"""

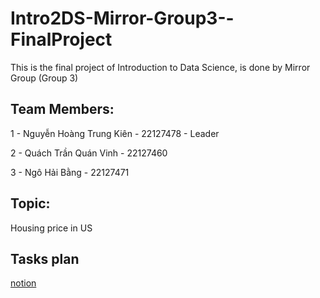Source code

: # Intro2DS-Mirror-Group3--FinalProject
This is the final project of Introduction to Data Science, is done by Mirror Group (Group 3)
## Team Members:
1 - Nguyễn Hoàng Trung Kiên - 22127478 - Leader 

2 - Quách Trần Quán Vinh - 22127460

3 - Ngô Hải Bằng - 22127471

## Topic:
Housing price in US
## Tasks plan
[notion](https://attractive-foxtrot-f06.notion.site/Introduction-to-Data-Science-Final-Project-Planning-120ab3b146ef80d19638c7361f1085a4?pvs=74)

"""

> [AIM OF THE EXERCISE]
Copy the material above word for word, leaving out the pictures.

> [EXERCISE SOLUTION]
Source code

: # Intro2DS-Mirror-Group3--FinalProject
This is the final project of Introduction to Data Science, is done by Mirror Group (Group 3)
## Team Members:
1 - Nguyễn Hoàng Trung Kiên - 22127478 - Leader 

2 - Quách Trần Quán Vinh - 22127460

3 - Ngô Hải Bằng - 22127471

## Topic:
Housing price in US
## Tasks plan
[notion](https://attractive-foxtrot-f06.notion.site/Introduction-to-Data-Science-Final-Project-Planning-120ab3b146ef80d19638c7361f1085a4?pvs=74)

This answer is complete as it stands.